As many of you noticed, the Zenodo upgrade last Friday didn’t go as smoothly as hoped. Afterwards Zenodo was sluggish and file uploads were painfully slow, some features didn’t quite work as expected. We’ve been working flat-out behind the scenes to steer Zenodo out of these stormy waters. We’d like to keep you updated on the issues we had, what we solved so far, and what we are still working on.
The upgrade involved orchestration of three components; Zenodo’s refactored software platform, the data, and the technical infrastructure:
The main issue after the upgrade was immediately evident that file upload/download was painfully slow (1GB file taking 1 hour instead of 20 seconds). We worked the weekend to finally discover that circumventing the front-facing load balancer alleviated the problem, and on removing it we restored Zenodo’s expected data performance (the root cause is still being investigated by the infrastructure experts).

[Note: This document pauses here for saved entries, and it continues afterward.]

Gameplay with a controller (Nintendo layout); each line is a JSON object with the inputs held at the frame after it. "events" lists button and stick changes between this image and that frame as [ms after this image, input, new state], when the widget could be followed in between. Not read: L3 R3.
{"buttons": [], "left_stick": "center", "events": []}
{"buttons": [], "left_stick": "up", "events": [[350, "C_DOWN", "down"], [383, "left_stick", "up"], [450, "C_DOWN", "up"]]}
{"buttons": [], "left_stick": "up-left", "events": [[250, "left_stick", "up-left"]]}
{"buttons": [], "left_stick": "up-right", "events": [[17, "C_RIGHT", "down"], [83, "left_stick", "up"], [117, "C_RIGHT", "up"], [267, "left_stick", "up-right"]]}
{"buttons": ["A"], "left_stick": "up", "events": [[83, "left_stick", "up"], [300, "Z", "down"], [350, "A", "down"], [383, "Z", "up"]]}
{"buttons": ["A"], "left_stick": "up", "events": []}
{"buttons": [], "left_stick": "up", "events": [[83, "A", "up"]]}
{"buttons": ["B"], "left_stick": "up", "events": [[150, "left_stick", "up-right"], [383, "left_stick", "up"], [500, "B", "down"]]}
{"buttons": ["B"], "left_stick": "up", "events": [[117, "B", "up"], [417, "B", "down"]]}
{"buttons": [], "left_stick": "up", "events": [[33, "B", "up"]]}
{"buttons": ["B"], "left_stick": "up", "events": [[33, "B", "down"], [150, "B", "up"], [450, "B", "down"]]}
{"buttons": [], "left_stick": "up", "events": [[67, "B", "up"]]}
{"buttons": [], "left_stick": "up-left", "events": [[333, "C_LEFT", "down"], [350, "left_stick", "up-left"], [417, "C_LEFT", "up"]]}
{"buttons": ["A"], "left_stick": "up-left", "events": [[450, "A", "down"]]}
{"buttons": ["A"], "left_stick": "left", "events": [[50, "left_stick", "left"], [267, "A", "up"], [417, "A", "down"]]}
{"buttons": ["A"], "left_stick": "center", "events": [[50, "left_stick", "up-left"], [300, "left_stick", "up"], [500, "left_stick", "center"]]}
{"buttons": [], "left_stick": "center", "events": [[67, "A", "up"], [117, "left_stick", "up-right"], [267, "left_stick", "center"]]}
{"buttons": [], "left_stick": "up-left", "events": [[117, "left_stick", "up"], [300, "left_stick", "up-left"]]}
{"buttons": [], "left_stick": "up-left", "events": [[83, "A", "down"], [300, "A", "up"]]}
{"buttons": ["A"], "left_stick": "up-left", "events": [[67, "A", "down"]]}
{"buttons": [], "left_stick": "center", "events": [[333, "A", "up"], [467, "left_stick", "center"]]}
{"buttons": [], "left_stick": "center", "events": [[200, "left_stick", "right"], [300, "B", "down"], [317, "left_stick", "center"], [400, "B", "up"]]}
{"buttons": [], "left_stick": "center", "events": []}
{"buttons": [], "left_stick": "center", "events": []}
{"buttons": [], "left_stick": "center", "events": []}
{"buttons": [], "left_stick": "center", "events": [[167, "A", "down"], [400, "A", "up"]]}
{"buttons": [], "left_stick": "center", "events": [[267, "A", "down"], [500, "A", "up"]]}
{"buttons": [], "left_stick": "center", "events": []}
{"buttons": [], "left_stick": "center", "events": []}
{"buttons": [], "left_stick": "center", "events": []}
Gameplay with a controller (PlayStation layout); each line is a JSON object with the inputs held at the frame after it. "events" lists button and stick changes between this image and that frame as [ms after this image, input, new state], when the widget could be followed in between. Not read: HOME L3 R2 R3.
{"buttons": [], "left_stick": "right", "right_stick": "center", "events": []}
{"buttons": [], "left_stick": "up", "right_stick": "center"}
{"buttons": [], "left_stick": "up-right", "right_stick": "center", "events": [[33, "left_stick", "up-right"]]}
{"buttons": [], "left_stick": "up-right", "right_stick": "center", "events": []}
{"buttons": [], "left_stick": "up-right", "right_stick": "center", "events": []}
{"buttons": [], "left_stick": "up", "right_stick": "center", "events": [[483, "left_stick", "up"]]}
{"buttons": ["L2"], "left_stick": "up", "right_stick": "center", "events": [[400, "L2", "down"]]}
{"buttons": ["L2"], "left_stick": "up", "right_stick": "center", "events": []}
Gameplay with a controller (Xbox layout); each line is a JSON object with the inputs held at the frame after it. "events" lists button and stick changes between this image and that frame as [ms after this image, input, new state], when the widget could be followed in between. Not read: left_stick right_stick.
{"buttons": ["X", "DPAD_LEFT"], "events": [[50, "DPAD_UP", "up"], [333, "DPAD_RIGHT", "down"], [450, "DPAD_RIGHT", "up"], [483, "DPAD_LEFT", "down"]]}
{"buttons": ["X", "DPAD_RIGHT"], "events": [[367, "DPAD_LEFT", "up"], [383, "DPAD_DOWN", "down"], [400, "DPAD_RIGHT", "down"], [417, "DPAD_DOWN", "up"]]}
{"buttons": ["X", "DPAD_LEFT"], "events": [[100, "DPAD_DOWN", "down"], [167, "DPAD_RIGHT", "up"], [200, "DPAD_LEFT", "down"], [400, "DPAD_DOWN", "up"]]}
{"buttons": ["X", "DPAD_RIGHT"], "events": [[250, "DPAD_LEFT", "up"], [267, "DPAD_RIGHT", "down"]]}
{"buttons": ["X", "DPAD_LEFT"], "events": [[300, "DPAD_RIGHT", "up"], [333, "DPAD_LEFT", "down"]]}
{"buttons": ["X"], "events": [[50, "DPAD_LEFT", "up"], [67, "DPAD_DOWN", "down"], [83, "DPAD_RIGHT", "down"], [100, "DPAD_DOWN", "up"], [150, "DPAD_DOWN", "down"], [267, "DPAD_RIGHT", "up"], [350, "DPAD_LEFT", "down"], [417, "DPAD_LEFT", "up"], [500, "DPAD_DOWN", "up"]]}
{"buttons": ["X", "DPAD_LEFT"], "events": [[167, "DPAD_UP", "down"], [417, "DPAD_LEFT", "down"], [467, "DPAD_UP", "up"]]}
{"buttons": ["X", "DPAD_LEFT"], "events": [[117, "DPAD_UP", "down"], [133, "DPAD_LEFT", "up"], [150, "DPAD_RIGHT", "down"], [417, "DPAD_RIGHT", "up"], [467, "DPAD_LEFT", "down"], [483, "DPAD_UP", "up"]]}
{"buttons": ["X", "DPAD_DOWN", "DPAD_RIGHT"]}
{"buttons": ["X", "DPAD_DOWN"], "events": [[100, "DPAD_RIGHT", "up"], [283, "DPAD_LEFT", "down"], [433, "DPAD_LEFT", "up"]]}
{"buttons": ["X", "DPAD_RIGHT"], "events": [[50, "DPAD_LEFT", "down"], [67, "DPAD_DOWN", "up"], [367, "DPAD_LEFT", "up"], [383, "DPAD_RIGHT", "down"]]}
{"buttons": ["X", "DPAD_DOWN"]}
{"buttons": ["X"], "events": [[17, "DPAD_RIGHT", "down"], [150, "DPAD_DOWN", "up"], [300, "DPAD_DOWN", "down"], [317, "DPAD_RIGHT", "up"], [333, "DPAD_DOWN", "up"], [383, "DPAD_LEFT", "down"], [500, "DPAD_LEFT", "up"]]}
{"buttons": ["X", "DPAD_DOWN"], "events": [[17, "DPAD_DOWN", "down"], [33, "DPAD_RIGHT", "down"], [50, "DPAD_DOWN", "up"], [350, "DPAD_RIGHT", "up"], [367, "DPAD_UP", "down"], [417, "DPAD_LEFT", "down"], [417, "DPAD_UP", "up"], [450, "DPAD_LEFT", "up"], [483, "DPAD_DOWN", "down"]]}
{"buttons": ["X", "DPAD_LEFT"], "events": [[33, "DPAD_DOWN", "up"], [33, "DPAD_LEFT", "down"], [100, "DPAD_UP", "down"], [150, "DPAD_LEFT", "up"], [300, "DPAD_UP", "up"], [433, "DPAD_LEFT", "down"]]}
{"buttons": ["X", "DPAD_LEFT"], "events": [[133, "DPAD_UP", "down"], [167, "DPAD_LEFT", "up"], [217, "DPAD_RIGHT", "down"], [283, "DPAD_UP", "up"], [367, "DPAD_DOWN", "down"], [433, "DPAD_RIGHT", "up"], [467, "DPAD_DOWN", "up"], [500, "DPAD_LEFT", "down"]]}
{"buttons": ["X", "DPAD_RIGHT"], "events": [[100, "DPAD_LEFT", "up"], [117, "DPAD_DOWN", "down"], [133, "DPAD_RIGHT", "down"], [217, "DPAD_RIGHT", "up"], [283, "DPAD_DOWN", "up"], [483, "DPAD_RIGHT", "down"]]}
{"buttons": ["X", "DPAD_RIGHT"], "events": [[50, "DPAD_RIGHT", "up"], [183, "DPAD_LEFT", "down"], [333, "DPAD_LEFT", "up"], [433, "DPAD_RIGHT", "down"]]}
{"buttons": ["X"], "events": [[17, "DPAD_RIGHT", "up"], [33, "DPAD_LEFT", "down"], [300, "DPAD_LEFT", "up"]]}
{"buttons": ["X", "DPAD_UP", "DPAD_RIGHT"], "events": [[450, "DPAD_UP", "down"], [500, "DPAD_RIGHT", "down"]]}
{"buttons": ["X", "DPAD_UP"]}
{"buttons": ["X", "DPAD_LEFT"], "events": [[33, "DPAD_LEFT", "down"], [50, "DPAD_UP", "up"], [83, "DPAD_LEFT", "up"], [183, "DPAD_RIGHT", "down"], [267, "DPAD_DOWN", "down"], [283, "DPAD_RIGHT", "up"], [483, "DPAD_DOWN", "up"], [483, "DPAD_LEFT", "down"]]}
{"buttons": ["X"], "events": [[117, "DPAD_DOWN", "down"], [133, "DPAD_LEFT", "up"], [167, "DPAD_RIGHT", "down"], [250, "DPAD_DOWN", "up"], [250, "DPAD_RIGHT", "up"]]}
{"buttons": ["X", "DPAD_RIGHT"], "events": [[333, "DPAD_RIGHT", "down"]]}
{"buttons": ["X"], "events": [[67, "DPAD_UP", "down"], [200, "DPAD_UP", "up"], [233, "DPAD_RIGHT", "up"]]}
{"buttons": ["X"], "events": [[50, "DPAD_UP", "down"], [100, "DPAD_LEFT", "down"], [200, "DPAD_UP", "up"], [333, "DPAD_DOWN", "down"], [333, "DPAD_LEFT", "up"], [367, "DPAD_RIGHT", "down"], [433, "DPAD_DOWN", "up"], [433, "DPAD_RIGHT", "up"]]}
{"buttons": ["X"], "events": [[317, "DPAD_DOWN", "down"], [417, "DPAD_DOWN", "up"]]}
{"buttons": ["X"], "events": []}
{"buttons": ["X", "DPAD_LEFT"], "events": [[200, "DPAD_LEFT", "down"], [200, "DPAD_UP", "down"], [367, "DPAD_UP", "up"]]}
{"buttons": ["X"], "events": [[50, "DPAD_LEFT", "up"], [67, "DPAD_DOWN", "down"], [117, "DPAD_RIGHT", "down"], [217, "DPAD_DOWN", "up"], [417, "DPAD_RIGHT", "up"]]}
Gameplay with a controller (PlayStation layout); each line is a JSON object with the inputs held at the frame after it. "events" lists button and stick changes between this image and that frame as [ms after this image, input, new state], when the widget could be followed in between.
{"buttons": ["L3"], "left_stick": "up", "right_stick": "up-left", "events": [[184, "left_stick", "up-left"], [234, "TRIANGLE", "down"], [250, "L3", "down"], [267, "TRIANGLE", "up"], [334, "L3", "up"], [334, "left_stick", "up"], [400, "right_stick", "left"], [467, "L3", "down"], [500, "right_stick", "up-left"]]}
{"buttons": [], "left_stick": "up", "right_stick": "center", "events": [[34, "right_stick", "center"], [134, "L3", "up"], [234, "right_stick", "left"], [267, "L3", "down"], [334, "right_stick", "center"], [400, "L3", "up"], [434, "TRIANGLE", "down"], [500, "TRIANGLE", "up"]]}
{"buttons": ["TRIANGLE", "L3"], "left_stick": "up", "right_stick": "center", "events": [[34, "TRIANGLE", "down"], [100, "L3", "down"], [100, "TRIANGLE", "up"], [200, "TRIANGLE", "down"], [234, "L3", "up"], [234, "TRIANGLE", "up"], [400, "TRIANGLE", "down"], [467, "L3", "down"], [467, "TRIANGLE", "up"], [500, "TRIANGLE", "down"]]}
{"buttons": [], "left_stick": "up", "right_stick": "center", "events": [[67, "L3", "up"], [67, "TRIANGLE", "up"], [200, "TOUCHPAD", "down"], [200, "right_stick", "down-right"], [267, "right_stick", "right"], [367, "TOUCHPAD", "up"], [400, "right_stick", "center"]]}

We also had indexing issues with records which meant they didn't show up despite the data having been migrated, and despite having had successful test migration runs. We have almost finished to resolve this issue and expect the main issues to have been solved by Monday.
We want to thank you for all the incredible support and understanding that we have been receiving even under such difficulties. We’ve not ignored the functionality hiccups you’ve been reporting, we already solved some in parallel to the performance debugging. Please rest assured that we continue to work relentlessly to address all your support requests and feedback, and to address all outstanding issues in a timely manner to help you publish/access your content.
We apologise for all the inconvenience it has caused. We hope once we're over the hiccups the new Zenodo will serve you and your communities well!
Final lesson learnt: Friday 13th[**] might not have been a good day for a major release after all.
(**) We chose a Friday as Zenodo has considerable less traffic during weekends and thus as risk mitigation measure we would impact less users if there were problems (as there unfortunately turned out to be).